━━ Input material

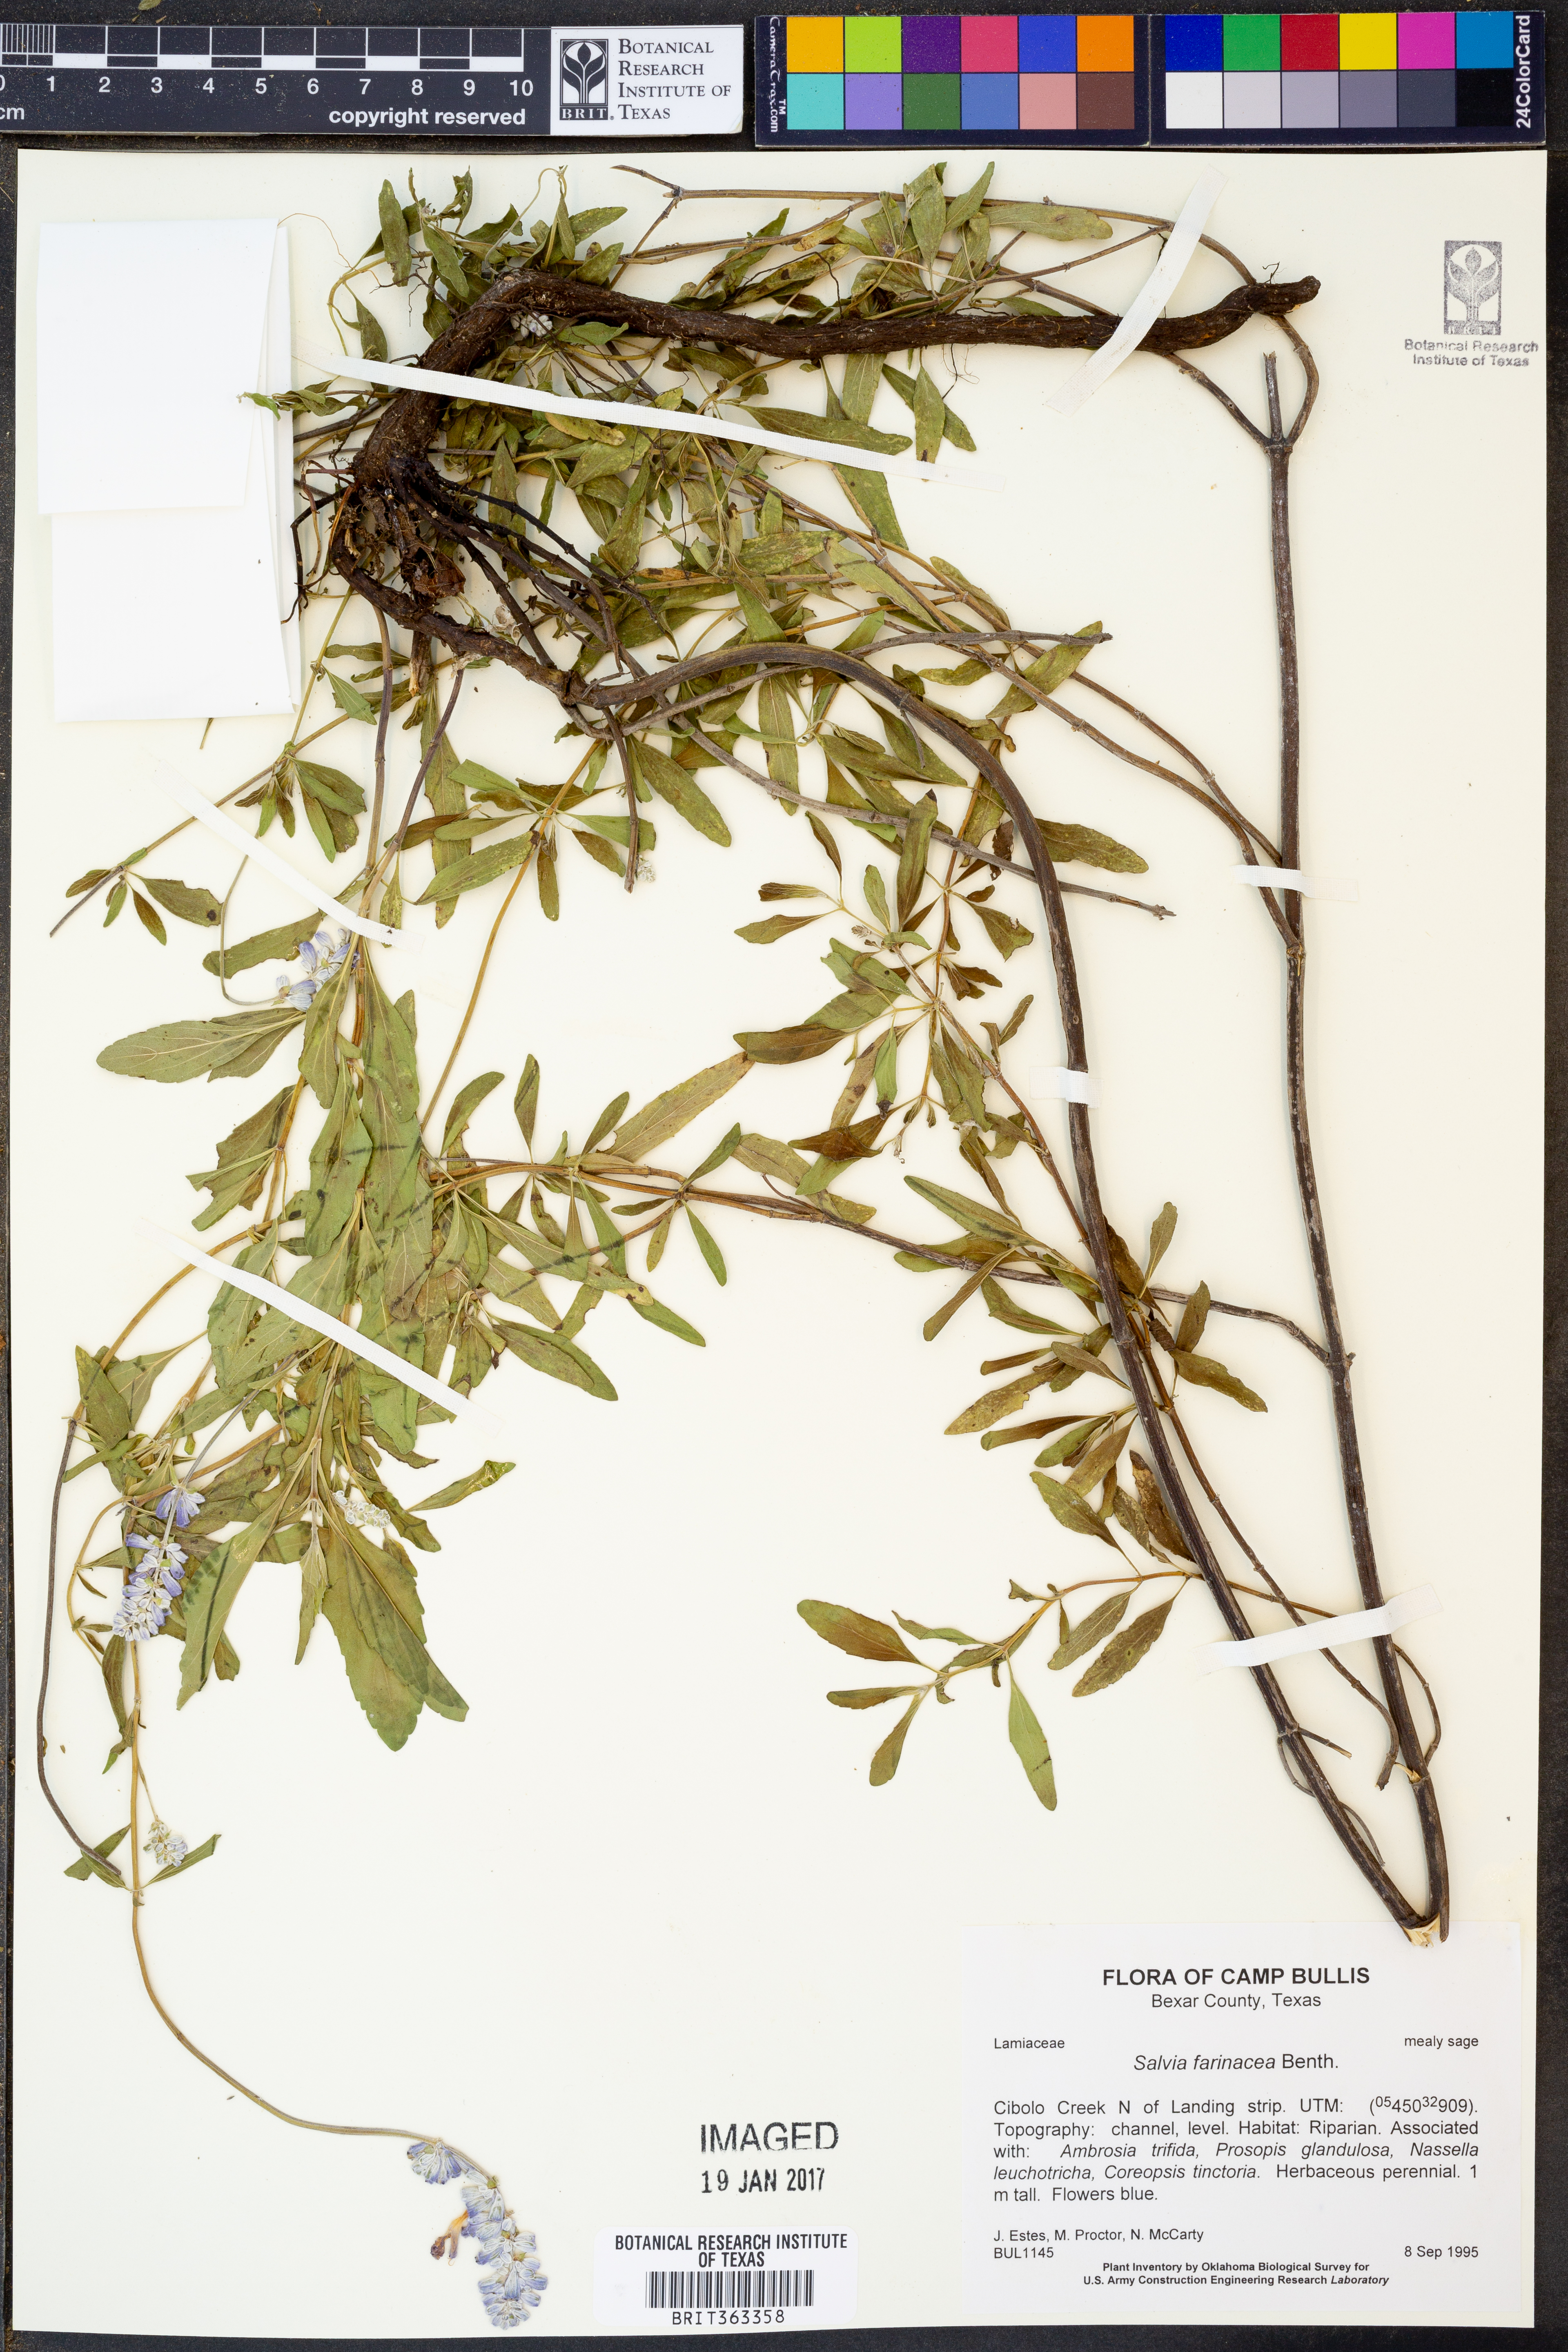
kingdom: Plantae
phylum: Tracheophyta
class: Magnoliopsida
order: Lamiales
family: Lamiaceae
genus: Salvia
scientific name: Salvia farinacea
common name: Mealy sage
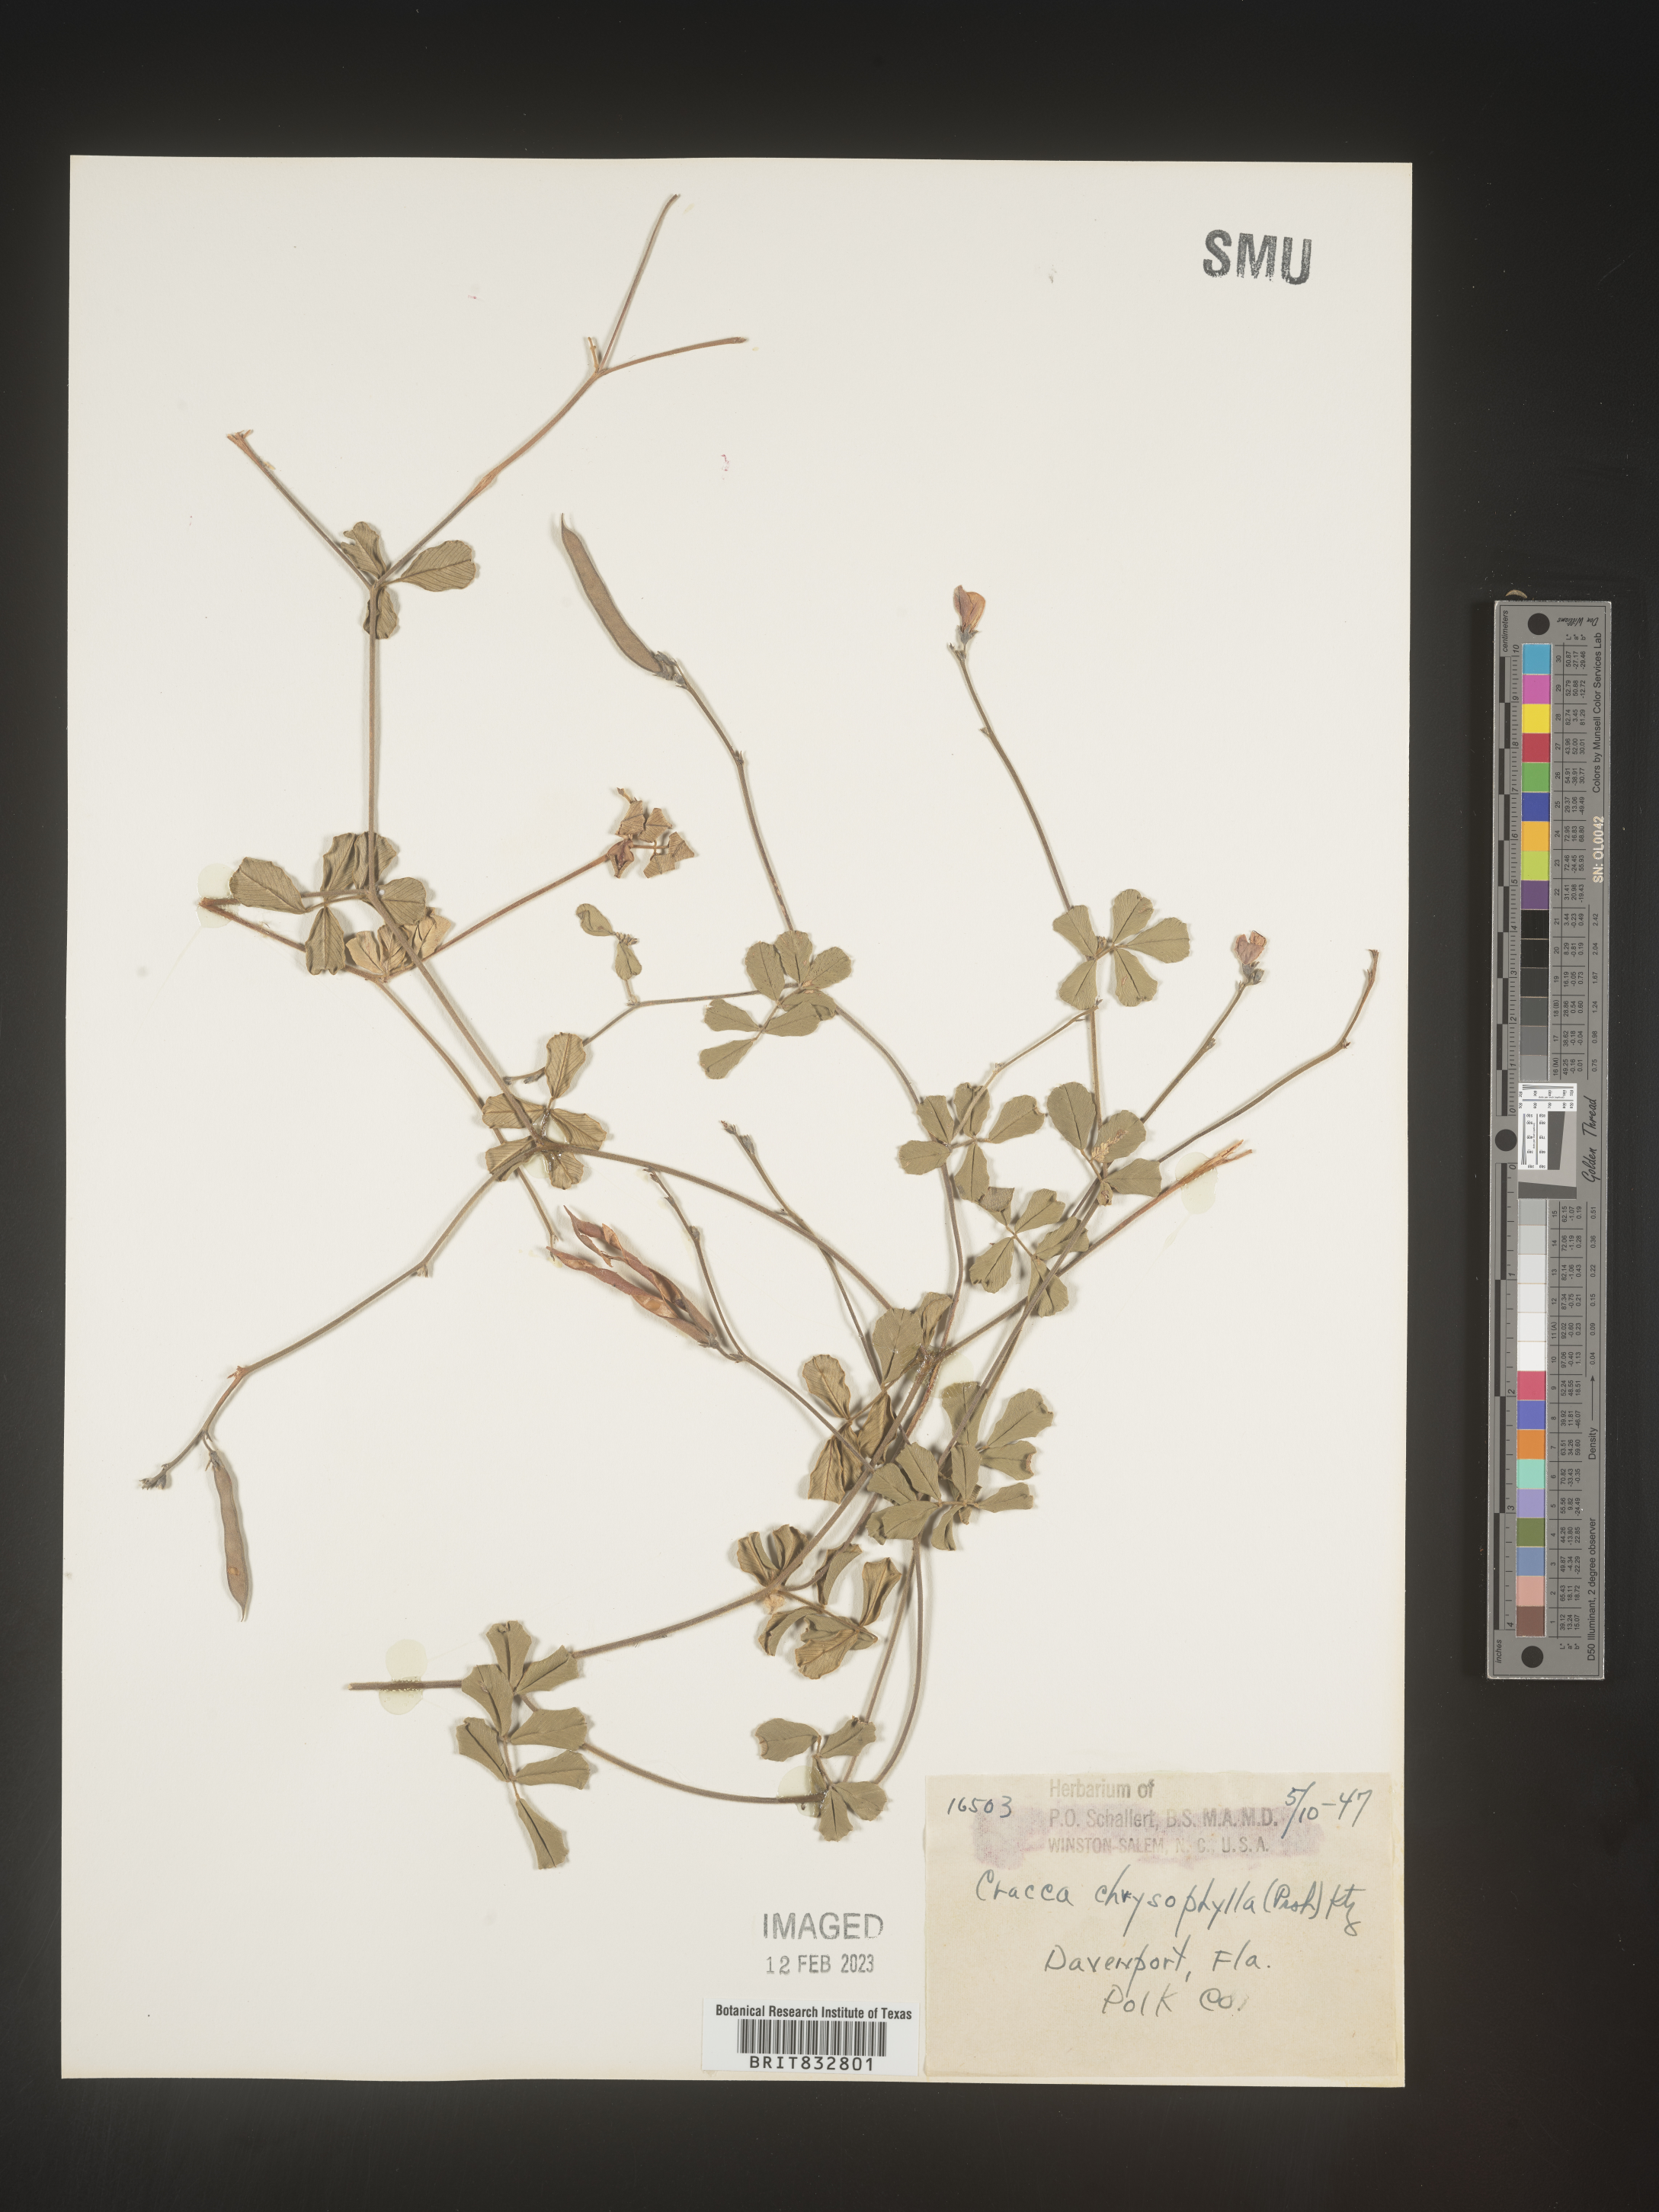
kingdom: Plantae
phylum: Tracheophyta
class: Magnoliopsida
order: Fabales
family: Fabaceae
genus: Tephrosia
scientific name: Tephrosia chrysophylla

━━━━

--- To be done ---
Copy every classification line in the records above word for word, leaving out the pictures.

--- Response for this exercise ---
kingdom: Plantae
phylum: Tracheophyta
class: Magnoliopsida
order: Lamiales
family: Lamiaceae
genus: Salvia
scientific name: Salvia farinacea
common name: Mealy sage
kingdom: Plantae
phylum: Tracheophyta
class: Magnoliopsida
order: Fabales
family: Fabaceae
genus: Tephrosia
scientific name: Tephrosia chrysophylla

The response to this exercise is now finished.